Bernard Drainville, l’excellent journaliste de Radio-Canada, nous présentait un reportage sur la baisse de natalité des Québécois francophones de souche. Ça nous a valu quelques perles de la part de notre démographe nationaleux. Genre:
«Ce qui m’étonne, c’est le peu de souci des hypernationalistes à l’égard de la fécondité, de la permanence de ces chers Québécois de souche. Ils sont en train de préparer un pays pour les descendants de gens qui vivent en Asie, en Afrique, en Amérique du Sud. Je ne vois pas à quoi ça rime. Si l’on veut préserver la culture québécoise, c’est pour assurer la permanence de ce qui existe déjà. Or, si on ne fait pas d’enfants, il n’y en aura pas, de permanence.»

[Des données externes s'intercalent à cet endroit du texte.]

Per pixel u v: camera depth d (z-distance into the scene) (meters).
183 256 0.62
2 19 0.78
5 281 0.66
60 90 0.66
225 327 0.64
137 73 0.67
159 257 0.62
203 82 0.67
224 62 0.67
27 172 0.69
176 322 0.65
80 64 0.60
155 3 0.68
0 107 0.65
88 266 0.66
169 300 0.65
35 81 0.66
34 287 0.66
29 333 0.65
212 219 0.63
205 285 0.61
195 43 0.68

Et aussi: «Ce serait dommage qu’après que nos ancêtres eurent fait tant d’effort pour se maintenir, on leur dise: "C’est ben beau, ce que vous avez fait, mais bye-bye, on ne poursuit pas, on arrête. Merci quand même.»
Il vit où, lui? Depuis quand fait-on des enfants pour «assurer la permanence de la culture» et «continuer le combat de nos ancêtres»?
Voyons donc!!!
Quant à la mythique revanche des berceaux, lâchez-moi. Si les familles avaient dix-huit enfants, autrefois, c’est pas parce qu’elles voulaient battre les Anglais. C’est parce que les francophones vivaient dans l’ignorance, et qu’ils n’osaient pas «empêcher la famille» de peur de faire de la peine au Ti-Jésus.
Le bonhomme passait huit mois aux champs, revenait à la maison et engrossait sa femme.
Y a rien de bien édifiant là-dedans.